> [Directive a]: Reproduce word for word the part of the soil moisture notes below that opens with the words containing "- Low SM: reduces" and closes with "for groundwater sustainability.".

Deterioration of Water Resources
- Sources such as groundwater and surface water bodies are declining due to:
- Reduced rainfall, rising temperatures (increasing evapotranspiration), and rapid urbanisation.
- More frequent and intense droughts, with drier spells now 1.7 times more frequent compared to the 1850–1990 average.
Link Between SM, Groundwater, and Drought Formation
- The relationship between soil moisture and groundwater in drought formation remains under-researched.
- Dr. Milind Mujumdar highlighted:
- Variability in monsoon patterns, droughts, and floods directly impacts SM, weather systems, crop yields, and groundwater recharge.
- Urges need for precise surface and sub-surface SM measurements with high spatial and temporal resolution.
- Limited in-situ SM data restricts comprehensive climate impact studies.
- His research indicates surface SM significantly influences temperature in strongly coupled regions like north-central India.
- Groundwater decline is linked to SM, precipitation, agricultural practices, and urbanisation.
- Geological factors also affect groundwater–SM relationship:
- High SM: promotes recharge.
- Low SM: reduces infiltration and increases depletion.
- Excessive SM: can lead to waterlogging, preventing recharge.
- Arid areas: deplete groundwater faster due to insufficient SM.
- Maintaining optimal SM levels is essential for groundwater sustainability.
Key Data Sources and Observations
- The study relied on data from:
- ERA5-Land (1979–2016).
- GRACE (2002–2017) and GRACE Follow-On (2018–present).
- Satellite altimeters and Earth’s polar motion data.
- Severe SM depletion was observed in Central Asia, Central Africa, East Asia, and North/South America.
- Partial recovery was noted in parts of India, Australia, and North America, though insufficient to reverse the global trend.
Challenges and Scientific Caution
- Benjamin Cook from NASA’s Goddard Institute expressed concerns:
- The study heavily relies on the ERA5 dataset, which other datasets do not fully support.
- The dataset’s time span may be too short to determine permanent changes, suggesting further research on natural climate variability.
Insights for India
- Dr. Mujumdar emphasised:
- Wet SM areas (e.g., Western Ghats, northeast India) are energy-controlled evaporation regimes.
- Dry SM regions (e.g., northwest India) exhibit weak evaporation variability.
- Moderate SM zones significantly affect evaporation variability and temperature dynamics.
- Modelling experiments showed:
- A 20% increase in SM perturbation could reduce extreme temperature event frequency by 60–70% and duration by 20–30%.
- A 20% decrease could increase frequency and duration by 60–100% and 15–40%, respectively.
Drought Resilience and Solutions
- Key themes at the 16th Conference of the Parties to the UN Convention to Combat Desertification (2024) included: Restoring degraded land and building drought resilience.
- Suggested strategies for India:
- High rainfall areas: Focus on flood management, better drainage, and waterlogging-resistant crops.
- Arid regions: Implement efficient irrigation (e.g., drip/sprinkler), rainwater harvesting, and SM conservation (e.g., mulching, agroforestry, drought-resistant crops).
- Advanced IoT-based observational networks are crucial for effective decision-making.

> [Information supplied]:
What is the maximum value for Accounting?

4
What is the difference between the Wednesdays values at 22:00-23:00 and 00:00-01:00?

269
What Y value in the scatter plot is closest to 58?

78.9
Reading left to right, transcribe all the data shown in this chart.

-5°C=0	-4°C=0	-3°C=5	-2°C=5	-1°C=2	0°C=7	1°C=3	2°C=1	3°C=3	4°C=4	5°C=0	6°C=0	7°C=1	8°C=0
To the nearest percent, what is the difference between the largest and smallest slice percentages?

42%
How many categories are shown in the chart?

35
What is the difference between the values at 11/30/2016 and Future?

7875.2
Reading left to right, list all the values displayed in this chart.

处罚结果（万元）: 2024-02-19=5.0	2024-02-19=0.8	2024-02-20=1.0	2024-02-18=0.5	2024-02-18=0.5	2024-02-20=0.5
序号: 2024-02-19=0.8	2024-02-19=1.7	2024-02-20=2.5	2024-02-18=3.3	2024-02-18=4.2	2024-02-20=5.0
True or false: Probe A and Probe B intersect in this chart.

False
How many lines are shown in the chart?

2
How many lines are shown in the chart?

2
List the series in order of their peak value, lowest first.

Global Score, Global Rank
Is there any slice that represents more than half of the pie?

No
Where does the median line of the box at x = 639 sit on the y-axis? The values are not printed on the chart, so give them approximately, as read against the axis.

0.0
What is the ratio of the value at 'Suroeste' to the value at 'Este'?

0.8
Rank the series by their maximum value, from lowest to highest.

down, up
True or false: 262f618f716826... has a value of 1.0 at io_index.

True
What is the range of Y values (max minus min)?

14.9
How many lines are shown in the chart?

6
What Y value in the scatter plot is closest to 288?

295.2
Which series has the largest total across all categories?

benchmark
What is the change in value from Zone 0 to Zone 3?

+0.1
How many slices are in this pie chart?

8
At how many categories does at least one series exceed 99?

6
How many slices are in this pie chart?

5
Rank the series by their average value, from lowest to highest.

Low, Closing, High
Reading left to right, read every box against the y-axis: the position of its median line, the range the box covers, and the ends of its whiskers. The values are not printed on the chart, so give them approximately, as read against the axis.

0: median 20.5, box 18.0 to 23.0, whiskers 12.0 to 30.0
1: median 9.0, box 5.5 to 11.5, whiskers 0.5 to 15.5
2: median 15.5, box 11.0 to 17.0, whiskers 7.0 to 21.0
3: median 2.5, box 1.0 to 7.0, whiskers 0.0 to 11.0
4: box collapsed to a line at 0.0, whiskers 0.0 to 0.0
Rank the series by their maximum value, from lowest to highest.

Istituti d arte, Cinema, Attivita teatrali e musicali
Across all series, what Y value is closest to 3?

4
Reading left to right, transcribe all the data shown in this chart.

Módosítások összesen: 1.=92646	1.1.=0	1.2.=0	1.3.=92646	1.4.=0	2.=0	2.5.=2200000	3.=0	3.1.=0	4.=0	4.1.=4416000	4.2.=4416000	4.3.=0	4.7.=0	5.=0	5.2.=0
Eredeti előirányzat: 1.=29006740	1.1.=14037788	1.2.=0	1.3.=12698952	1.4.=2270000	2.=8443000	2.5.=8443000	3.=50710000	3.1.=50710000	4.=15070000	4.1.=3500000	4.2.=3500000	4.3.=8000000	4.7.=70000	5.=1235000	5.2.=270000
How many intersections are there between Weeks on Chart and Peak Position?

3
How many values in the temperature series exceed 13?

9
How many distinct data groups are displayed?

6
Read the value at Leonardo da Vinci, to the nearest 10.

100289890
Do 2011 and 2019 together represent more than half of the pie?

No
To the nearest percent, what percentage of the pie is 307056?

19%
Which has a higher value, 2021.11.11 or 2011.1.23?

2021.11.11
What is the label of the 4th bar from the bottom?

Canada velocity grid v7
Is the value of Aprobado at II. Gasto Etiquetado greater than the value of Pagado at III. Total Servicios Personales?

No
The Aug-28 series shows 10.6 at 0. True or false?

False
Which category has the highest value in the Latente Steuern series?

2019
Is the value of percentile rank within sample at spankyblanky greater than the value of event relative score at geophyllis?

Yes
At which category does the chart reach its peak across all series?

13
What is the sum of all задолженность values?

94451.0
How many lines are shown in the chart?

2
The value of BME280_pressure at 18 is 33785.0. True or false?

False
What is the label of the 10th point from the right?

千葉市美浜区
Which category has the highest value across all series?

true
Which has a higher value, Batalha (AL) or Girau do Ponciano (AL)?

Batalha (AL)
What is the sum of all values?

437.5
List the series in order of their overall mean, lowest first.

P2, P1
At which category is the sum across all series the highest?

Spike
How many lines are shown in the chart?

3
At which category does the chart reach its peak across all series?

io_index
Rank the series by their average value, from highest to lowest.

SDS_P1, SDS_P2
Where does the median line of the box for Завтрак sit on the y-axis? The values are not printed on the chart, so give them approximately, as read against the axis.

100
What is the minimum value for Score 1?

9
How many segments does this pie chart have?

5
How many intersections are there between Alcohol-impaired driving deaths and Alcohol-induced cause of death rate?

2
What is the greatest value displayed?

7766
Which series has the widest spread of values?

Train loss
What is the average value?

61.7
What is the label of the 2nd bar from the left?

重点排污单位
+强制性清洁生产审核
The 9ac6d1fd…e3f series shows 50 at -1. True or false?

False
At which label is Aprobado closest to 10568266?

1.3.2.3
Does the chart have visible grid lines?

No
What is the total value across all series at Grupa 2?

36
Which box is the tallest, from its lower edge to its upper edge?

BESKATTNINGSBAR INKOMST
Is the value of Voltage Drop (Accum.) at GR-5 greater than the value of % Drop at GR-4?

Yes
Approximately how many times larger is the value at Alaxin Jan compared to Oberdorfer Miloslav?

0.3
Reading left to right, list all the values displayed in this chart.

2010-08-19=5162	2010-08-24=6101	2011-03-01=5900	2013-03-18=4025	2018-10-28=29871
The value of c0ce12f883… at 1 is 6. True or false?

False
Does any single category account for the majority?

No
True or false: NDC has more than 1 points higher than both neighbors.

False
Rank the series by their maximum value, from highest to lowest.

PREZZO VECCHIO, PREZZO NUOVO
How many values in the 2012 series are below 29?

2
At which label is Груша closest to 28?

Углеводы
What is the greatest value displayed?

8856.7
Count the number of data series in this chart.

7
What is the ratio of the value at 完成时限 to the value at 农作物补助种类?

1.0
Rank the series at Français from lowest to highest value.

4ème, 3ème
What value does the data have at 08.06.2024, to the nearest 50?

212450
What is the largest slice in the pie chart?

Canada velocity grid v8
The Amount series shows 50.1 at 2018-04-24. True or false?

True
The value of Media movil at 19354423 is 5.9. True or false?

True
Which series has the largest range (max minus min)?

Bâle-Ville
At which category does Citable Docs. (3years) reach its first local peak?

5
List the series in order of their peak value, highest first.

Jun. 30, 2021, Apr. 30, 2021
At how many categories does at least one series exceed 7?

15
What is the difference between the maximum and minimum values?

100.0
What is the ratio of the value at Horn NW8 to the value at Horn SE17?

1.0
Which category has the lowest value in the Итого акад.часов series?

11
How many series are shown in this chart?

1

> [Directive b]: Pull out every line in the listing above that contains the string "more", matching case exactly.

> [Answer section a]:
- Low SM: reduces infiltration and increases depletion.
- Excessive SM: can lead to waterlogging, preventing recharge.
- Arid areas: deplete groundwater faster due to insufficient SM.
- Maintaining optimal SM levels is essential for groundwater sustainability.

> [Answer section b]:
Is there any slice that represents more than half of the pie?
Do 2011 and 2019 together represent more than half of the pie?
True or false: NDC has more than 1 points higher than both neighbors.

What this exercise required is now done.